MultCo Board of Commissioners consider delaying Preschool for All tax increase
PORTLAND, Ore. (KOIN) — The Multnomah County Board of Commissioners pushed forward a plan on Aug. 29 that would delay a 0.8% tax increase scheduled to go into effect in 2026 for the Preschool for All program.
The voter-approved program, which provides free preschool education to a growing number of children in Multnomah County each year, generates funding by taxing the wealthiest 9% of Multnomah County’s earners. The program takes 1.5% of all taxable income from individuals making a minimum of $125,000 per year and joint filers making at least $200,000. An additional 1.5% tax is imposed on individuals making more than $250,000 a year, or couples making more than $300,000 per year.
The program, which currently serves more than 2,000 preschool students across the county, has generated a surplus of more than $200 million since the measure passed in 2020. The plush reserves have caused pushback from taxpayers asking that the county either spend the funds or ease up. The county has maintained that the reserves are a temporary result of the program’s infancy, and that the funding will balance out as the program grows.
However, after assessing the possible effects of delaying the scheduled 0.8% tax increase coming in 2026, the county found that it could give taxpayers a one-year reprieve from the increase without significant impacts to the program. A one-year delay would also allow the county to better assess the needs and impacts of the program, Multnomah County Chair Jessica Vega Pederson said.
“Based on the results of our updated modeling, along with concerns we’ve heard about the impact of our tax, I believe it is appropriate to delay the scheduled increase and deadline for that technical committee report by one year,” Pederson said. “This will give us one additional year of post-pandemic data to help us make informed decisions as a board about how we remain on track to universal preschool access by 2030.”
Multnomah County Economist Jeff Renfo told commissioners Thursday that a one-year delay is possible. However, eliminating the 0.8% tax increase altogether would bankrupt the program in less than 10 years.
“The lowest point we get with our fund balance is close to $300 million, that’s a pretty significant cushion, which is why we started to explore the tax delay,” Renfro said. “With the delay, that (surplus) drops down a little under $200 [million], which means the county can still delay the tax by a year and still implement the program as planned. However, if there were no tax increase at all, the program would run out of money by 2032.”

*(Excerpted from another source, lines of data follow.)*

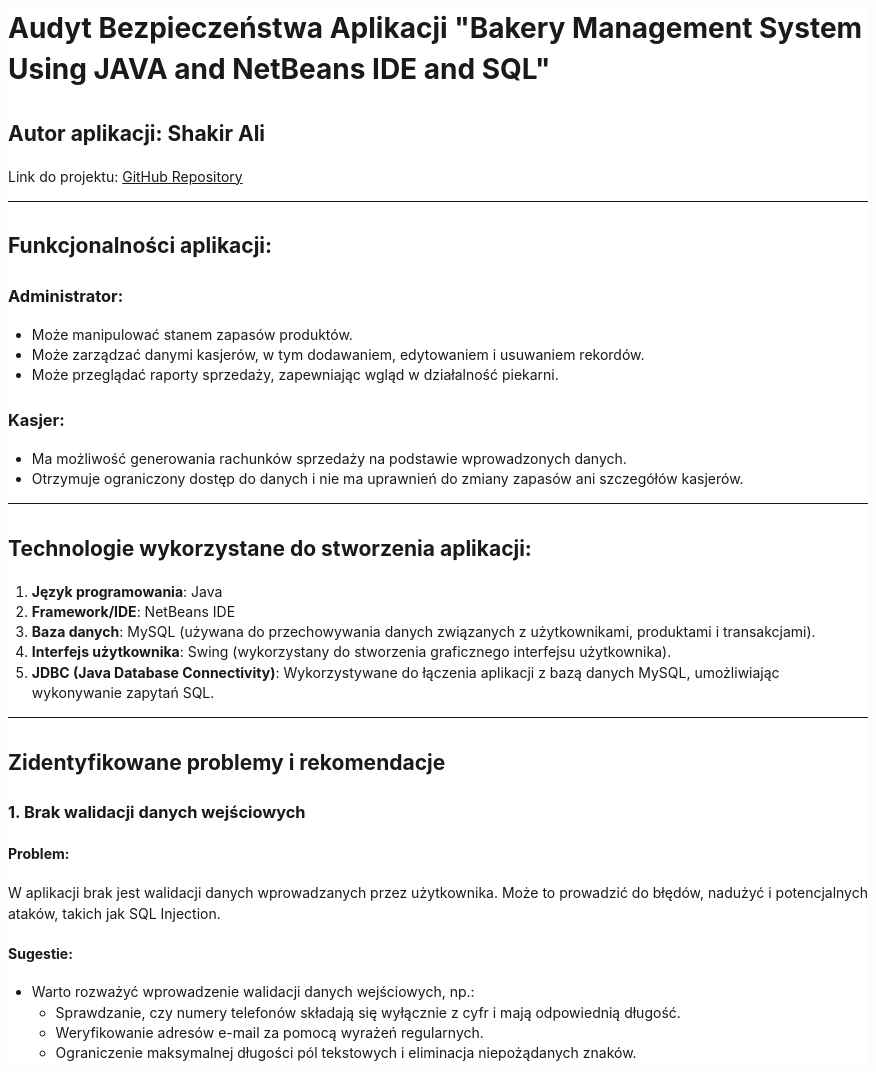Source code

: # Audyt Bezpieczeństwa Aplikacji "Bakery Management System Using JAVA and NetBeans IDE and SQL"

## Autor aplikacji: Shakir Ali
Link do projektu: [GitHub Repository](https://github.com/Shakir-Ali/Bakery-Management-System-Using-JAVA-and-Netbeans-IDE-and-SQL)

---

## Funkcjonalności aplikacji:

### Administrator:
- Może manipulować stanem zapasów produktów.
- Może zarządzać danymi kasjerów, w tym dodawaniem, edytowaniem i usuwaniem rekordów.
- Może przeglądać raporty sprzedaży, zapewniając wgląd w działalność piekarni.

### Kasjer:
- Ma możliwość generowania rachunków sprzedaży na podstawie wprowadzonych danych.
- Otrzymuje ograniczony dostęp do danych i nie ma uprawnień do zmiany zapasów ani szczegółów kasjerów.

---

## Technologie wykorzystane do stworzenia aplikacji:

1. **Język programowania**: Java
2. **Framework/IDE**: NetBeans IDE
3. **Baza danych**: MySQL (używana do przechowywania danych związanych z użytkownikami, produktami i transakcjami).
4. **Interfejs użytkownika**: Swing (wykorzystany do stworzenia graficznego interfejsu użytkownika).
5. **JDBC (Java Database Connectivity)**: Wykorzystywane do łączenia aplikacji z bazą danych MySQL, umożliwiając wykonywanie zapytań SQL.

---

## Zidentyfikowane problemy i rekomendacje

### 1. Brak walidacji danych wejściowych

#### Problem:
W aplikacji brak jest walidacji danych wprowadzanych przez użytkownika. Może to prowadzić do błędów, nadużyć i potencjalnych ataków, takich jak SQL Injection.

#### Sugestie:
- Warto rozważyć wprowadzenie walidacji danych wejściowych, np.:
  - Sprawdzanie, czy numery telefonów składają się wyłącznie z cyfr i mają odpowiednią długość.
  - Weryfikowanie adresów e-mail za pomocą wyrażeń regularnych.
  - Ograniczenie maksymalnej długości pól tekstowych i eliminacja niepożądanych znaków.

Multnomah County Senior Policy Advisor Hayden Miller said that the county is in the early stages of building a technical advisory committee, which will advise commissioners on alternative options for funding the preschool program. The county expects to staff the committee by Halloween.
“This technical advisory group will consist of technical experts,” Miller said. “It will really be focused on people who can look at the revenue and financial needs of this program: Economists, demographers, it will also include our County Chief Financial Officer Eric Arellano, our County Economist Jeff Renfro, and the Preschool for All Director Leslee Barnes.”
County commissioners passed the ordinance to a second reading. Commissioners will make a final decision on the proposed tax delay on Sept. 5.